Work instruction:
Where does the string "expires" appear in the records? Copy every line that contains it.

Records shown:
___

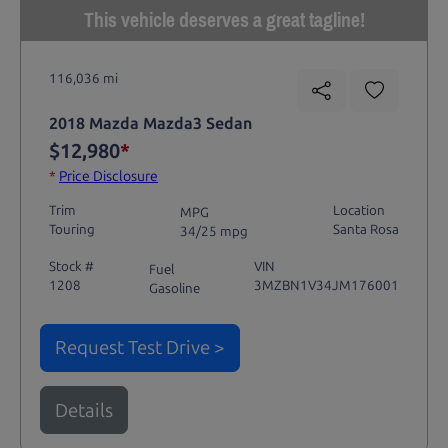
This vehicle deserves a great tagline!
116,036 mi
2018 Mazda Mazda3 Sedan
$12,980
*
*
Price Disclosure
Trim
Location
MPG
Touring
Santa Rosa
34/25 mpg
Stock #
VIN
Fuel
1208
3MZBN1V34JM176001
Gasoline
Request Test Drive >
Details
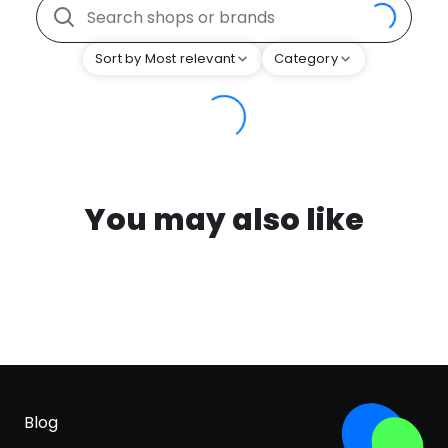
Sort by Most relevant
Category
You may also like
Blog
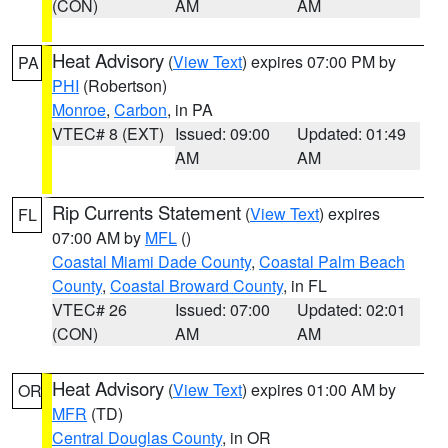
(CON)
AM
AM
Heat Advisory
(
View Text
) expires 07:00 PM by
PA
PHI
(Robertson)
Monroe
,
Carbon
, in PA
VTEC# 8 (EXT)
Issued: 09:00
Updated: 01:49
AM
AM
Rip Currents Statement
(
View Text
) expires
FL
07:00 AM by
MFL
()
Coastal Miami Dade County
,
Coastal Palm Beach
County
,
Coastal Broward County
, in FL
VTEC# 26
Issued: 07:00
Updated: 02:01
(CON)
AM
AM
Heat Advisory
(
View Text
) expires 01:00 AM by
OR
MFR
(TD)
Central Douglas County
, in OR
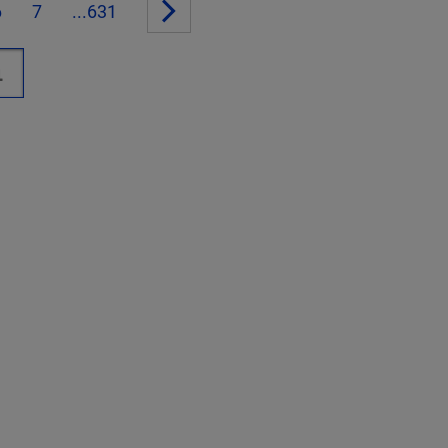
6
7
...631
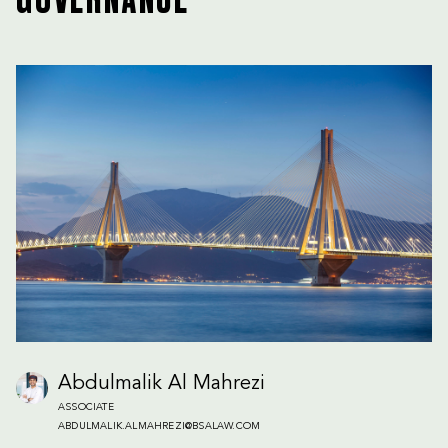
GOVERNANCE
Abdulmalik Al Mahrezi
ASSOCIATE
ABDULMALIK.ALMAHREZI@BSALAW.COM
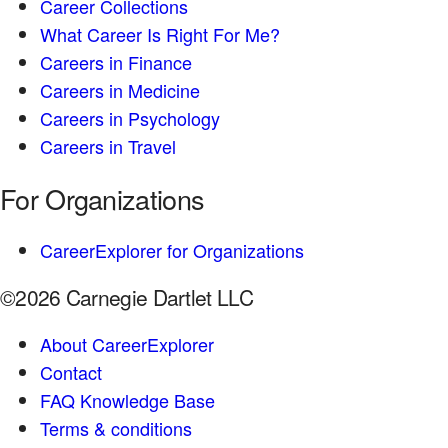
Career Collections
What Career Is Right For Me?
Careers in Finance
Careers in Medicine
Careers in Psychology
Careers in Travel
For Organizations
CareerExplorer for Organizations
©2026 Carnegie Dartlet LLC
About CareerExplorer
Contact
FAQ Knowledge Base
Terms & conditions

___

Worked solution:
) expires 07:00 PM by
) expires
) expires 01:00 AM by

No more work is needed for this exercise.